Professor at the Collège de France, Chaire de Paléontologie humaine, Paris; Member of the Institut International de Paléoprimatologie et Paléontologie Humaine Évolution et Paléoenvironnements (IPHEP), Faculté des Sciences, Université de Poitiers, France

Breaking the Wall Around the Secrets of Our Origins. How Early Hominids and Their Paleoenvironments Can Explain Our Species

Where did our lives originate? As Homo sapiens, we have this question wired into our DNA. For Michel Brunet (1940), human paleontology holds the key to an answer. His big break came in Central Africa, during one of his many expeditions searching for fossils: he discovered the skull and several jaws of a late Miocene hominid, whose remains are believed to predate the earliest previously known hominid, Lucy, by more than three million years. Brunet gave it the nickname Toumaï, meaning “hope of life” in the local Goran language of Chad. What can the remains of a life lived millions of years ago tell us about how we live our lives today – and what does it mean that it originated in Africa? For his work Brunet received the Dan David Prize, given to those whose outstanding research contributes to better understanding the world.

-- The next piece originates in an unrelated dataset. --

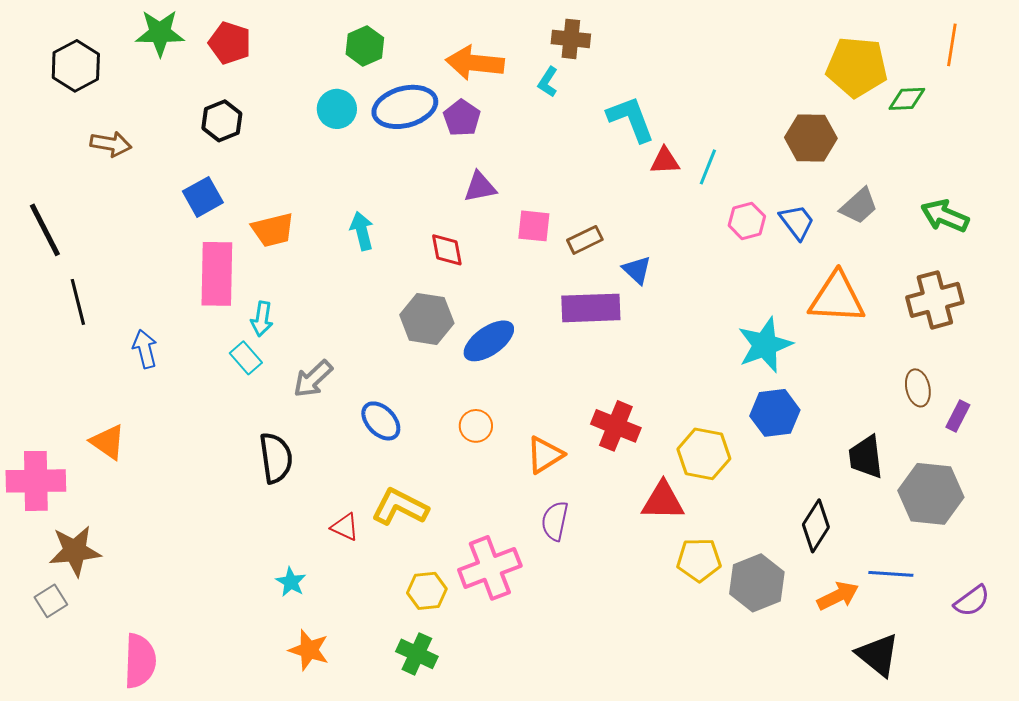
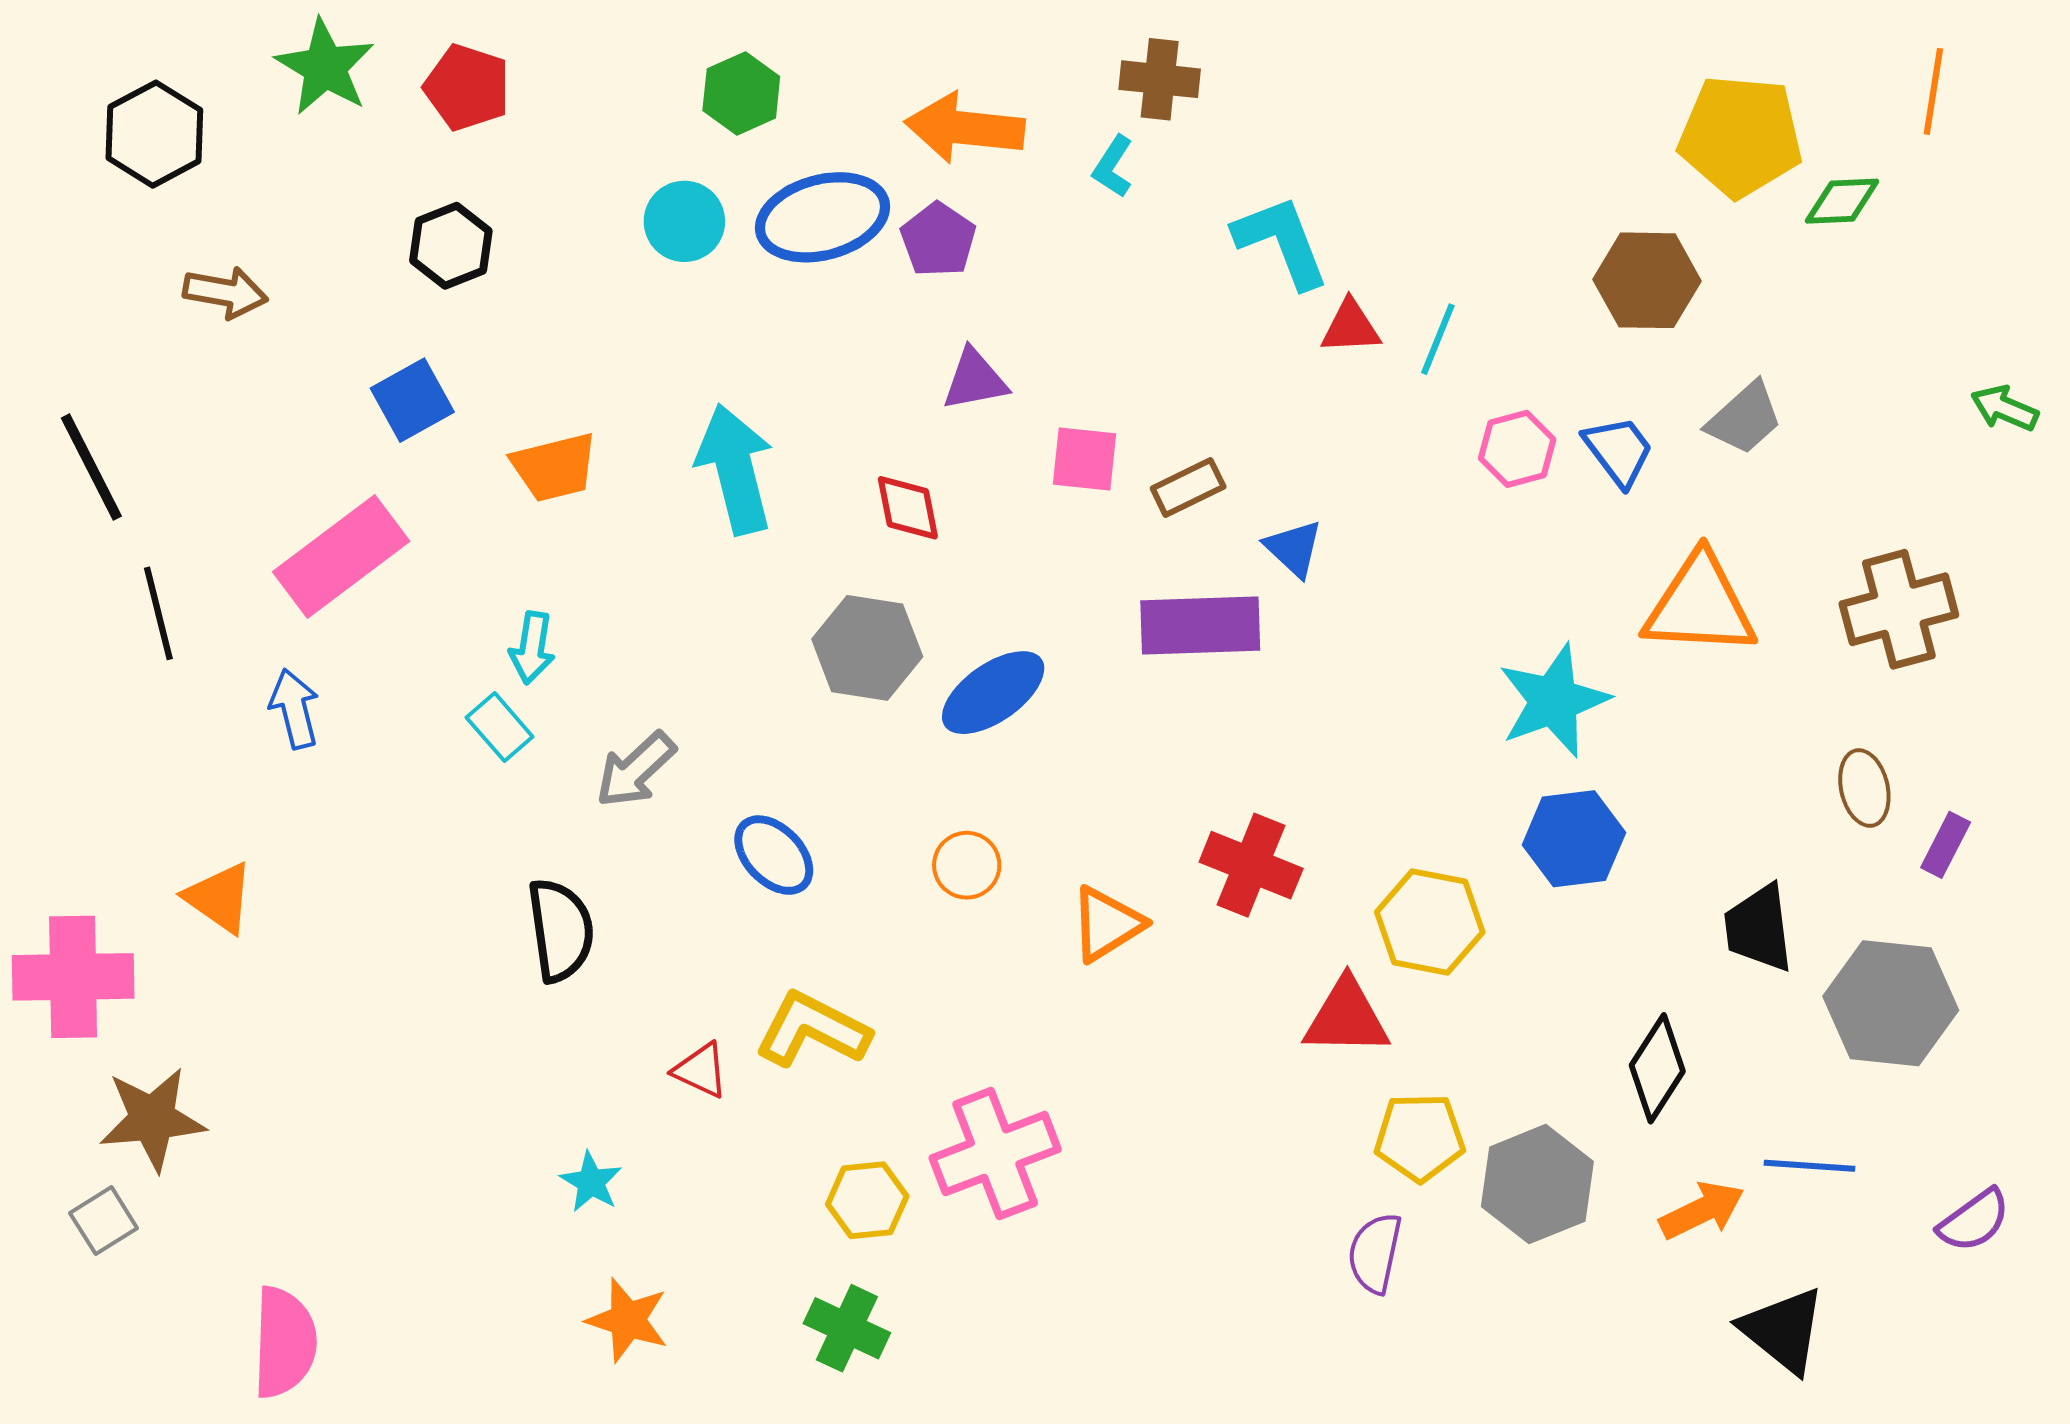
green star: (160, 33) -> (325, 67), turned 30
green arrow: (945, 216) -> (2004, 408), moved, size x0.7
cyan arrow: (362, 231) -> (735, 469), size x1.6
pink rectangle: (217, 274) -> (341, 556), moved, turned 52
purple semicircle: (555, 521) -> (1375, 1253), moved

Brunet, a member of the French National Order of Merit and the French Legion of Honour, serves as professor of Human Paleontology at the Collège de France in Paris, and also as a researcher at the Institut International de Paléoprimatologie et Paléontologie humaine, Évolution et Paléoenvironnements (IPHEP), where he currently leads diggings for fossil mammals and primates in Chad, Libya, Egypt and Cameroon – what are the next “hopes of life” he will discover?